Task objective:
Repeat the entries below exactly as they appear, with no pictures.

═══ Available records

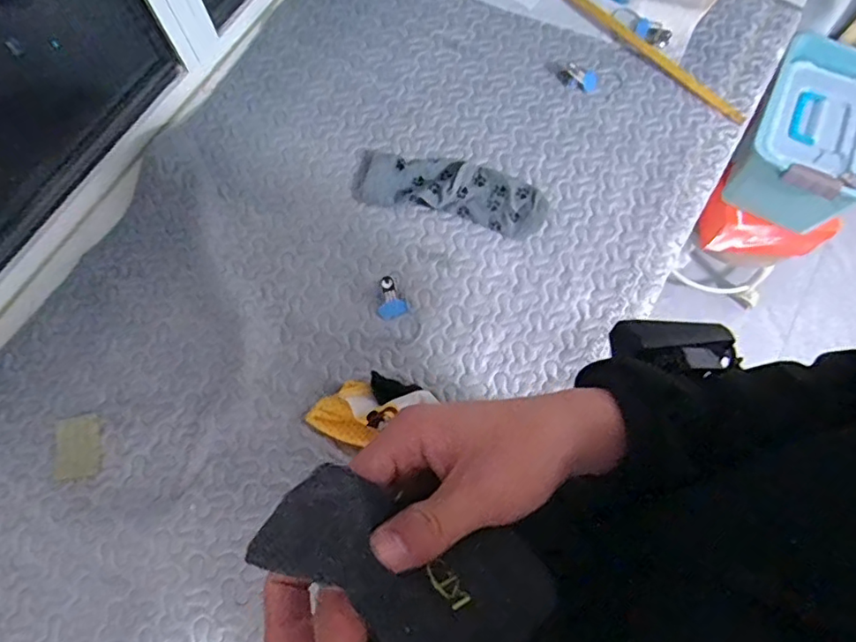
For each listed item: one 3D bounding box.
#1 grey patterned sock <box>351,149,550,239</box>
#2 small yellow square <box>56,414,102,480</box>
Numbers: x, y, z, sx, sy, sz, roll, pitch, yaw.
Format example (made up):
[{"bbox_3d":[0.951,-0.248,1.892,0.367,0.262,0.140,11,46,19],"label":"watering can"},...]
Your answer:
[{"bbox_3d":[0.031,-0.185,0.792,0.266,0.022,0.092,15,72,6],"label":"grey patterned sock"},{"bbox_3d":[-0.419,0.151,0.689,0.051,0.006,0.074,-14,72,-4],"label":"small yellow square"}]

══════

Solution for this problem:
For each listed item: one 3D bounding box.
#1 grey patterned sock <box>351,149,550,239</box>
#2 small yellow square <box>56,414,102,480</box>
Numbers: x, y, z, sx, sy, sz, roll, pitch, yaw.
Format example (made up):
[{"bbox_3d":[0.951,-0.248,1.892,0.367,0.262,0.140,11,46,19],"label":"watering can"},...]
Your answer:
[{"bbox_3d":[0.031,-0.185,0.792,0.266,0.022,0.092,15,72,6],"label":"grey patterned sock"},{"bbox_3d":[-0.419,0.151,0.689,0.051,0.006,0.074,-14,72,-4],"label":"small yellow square"}]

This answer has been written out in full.